Return every text line of the records below word for word, in the same order, leaving out the pictures.

※ ※ ※

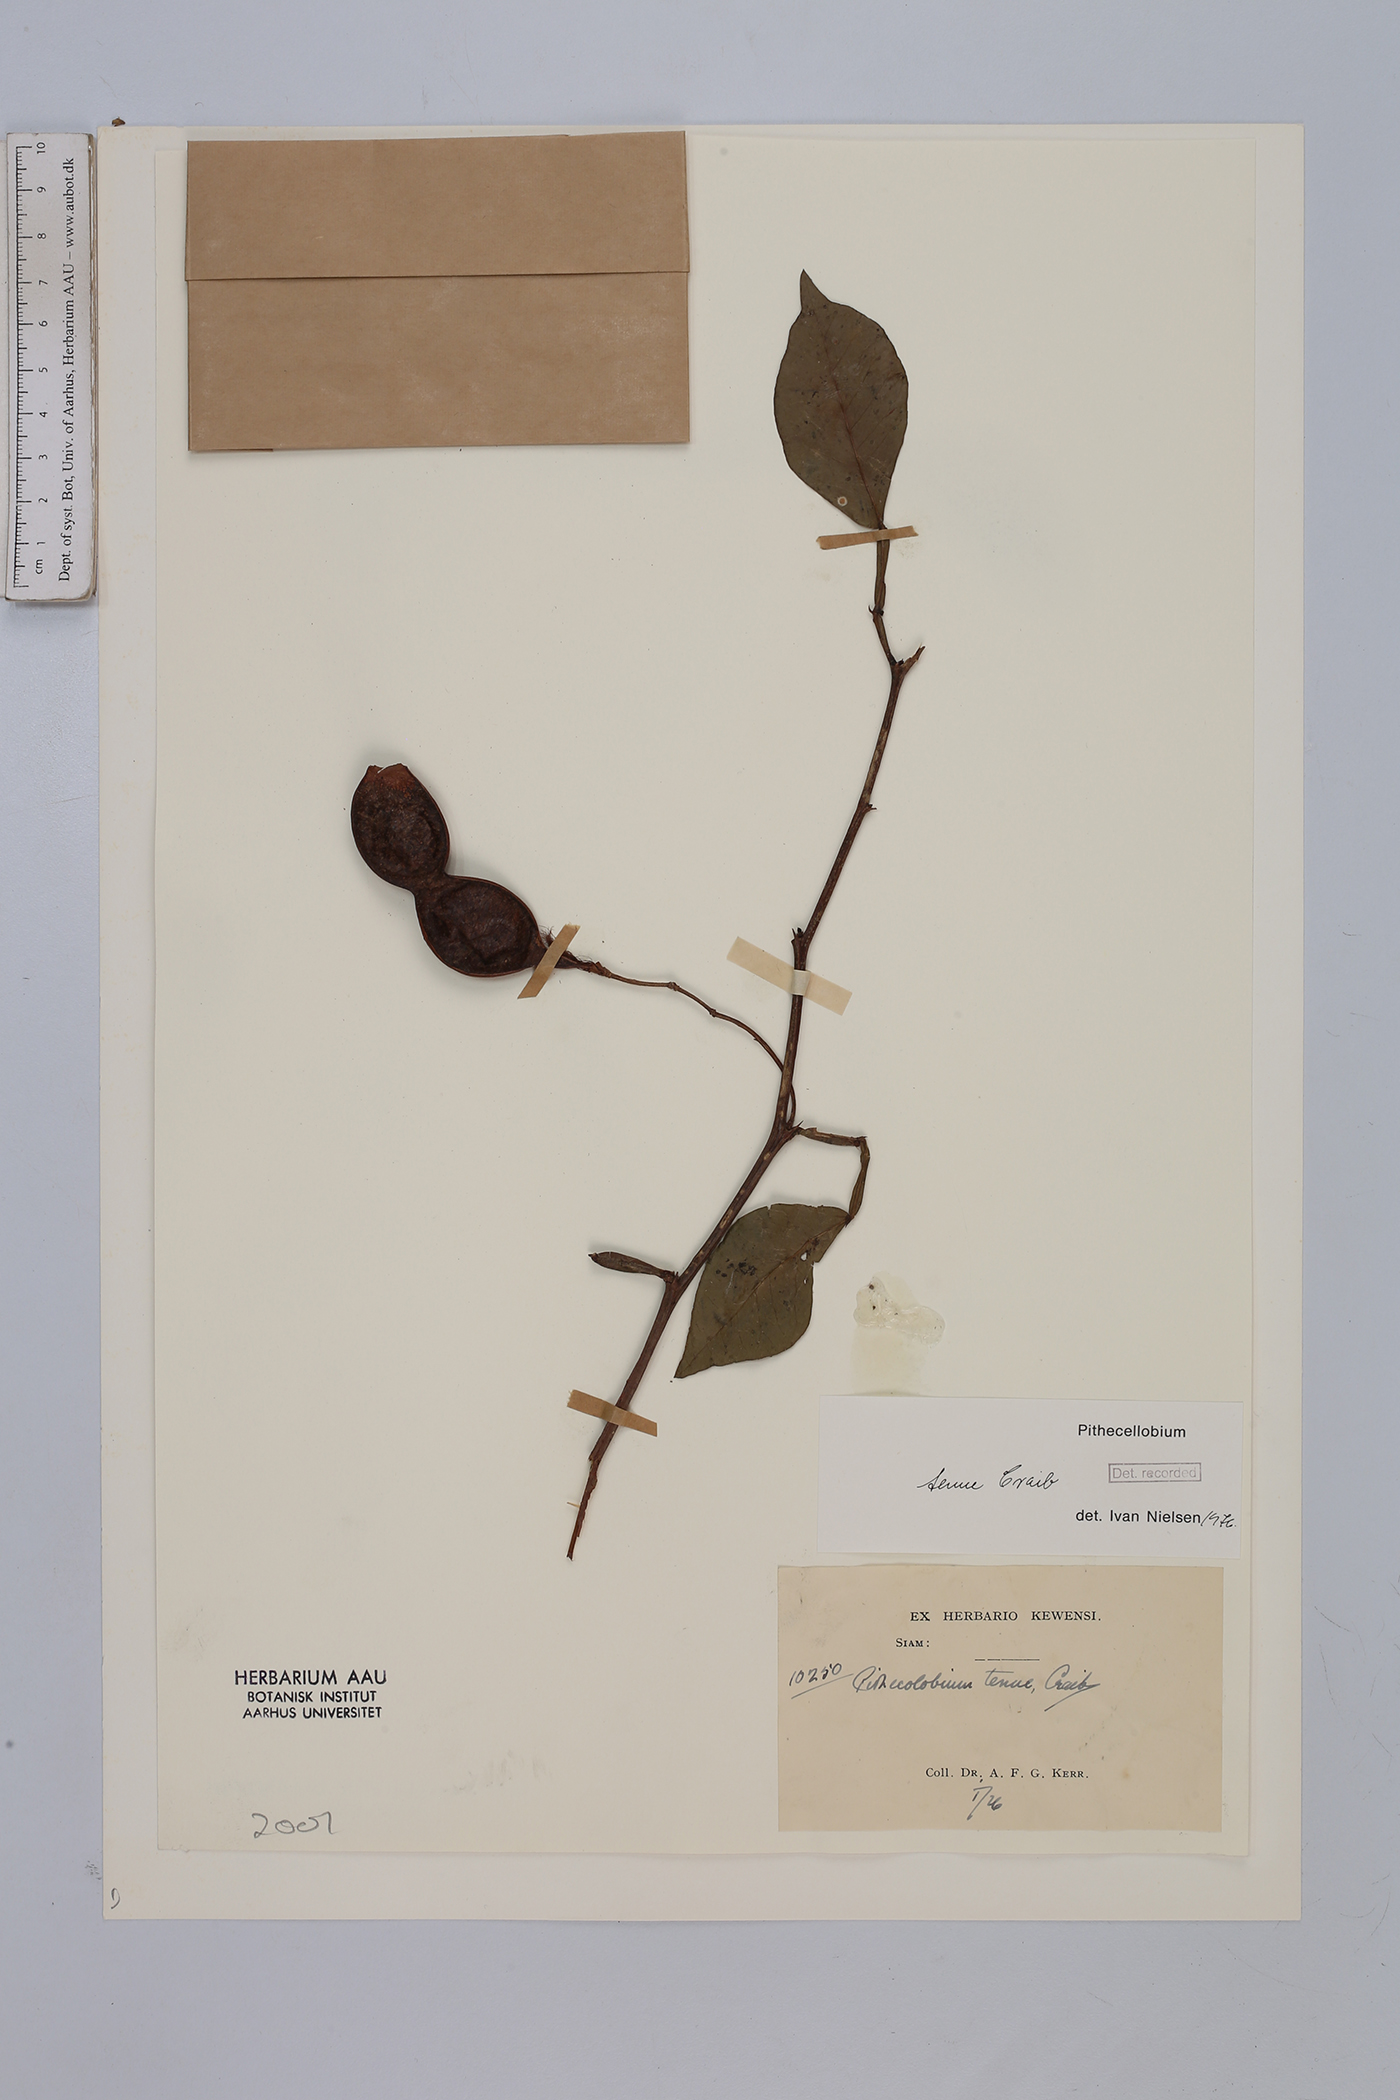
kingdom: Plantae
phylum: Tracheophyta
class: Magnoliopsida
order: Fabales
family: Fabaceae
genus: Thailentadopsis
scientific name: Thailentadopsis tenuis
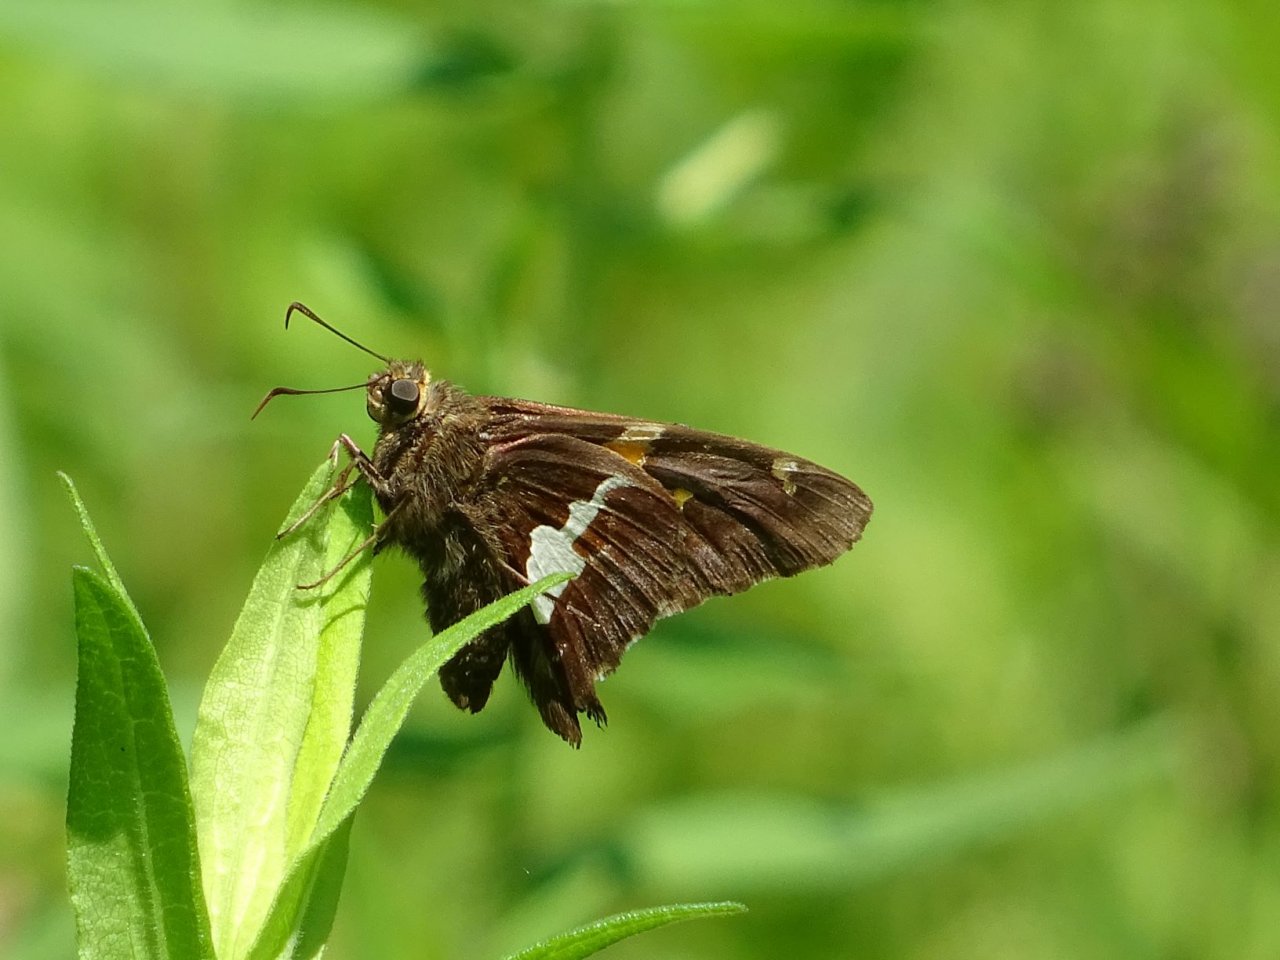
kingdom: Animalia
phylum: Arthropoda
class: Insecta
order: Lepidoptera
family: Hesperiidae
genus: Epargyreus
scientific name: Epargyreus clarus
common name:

※ ※ ※

ANSWER TO THE TASK
kingdom: Plantae
phylum: Tracheophyta
class: Magnoliopsida
order: Fabales
family: Fabaceae
genus: Thailentadopsis
scientific name: Thailentadopsis tenuis
kingdom: Animalia
phylum: Arthropoda
class: Insecta
order: Lepidoptera
family: Hesperiidae
genus: Epargyreus
scientific name: Epargyreus clarus
common name:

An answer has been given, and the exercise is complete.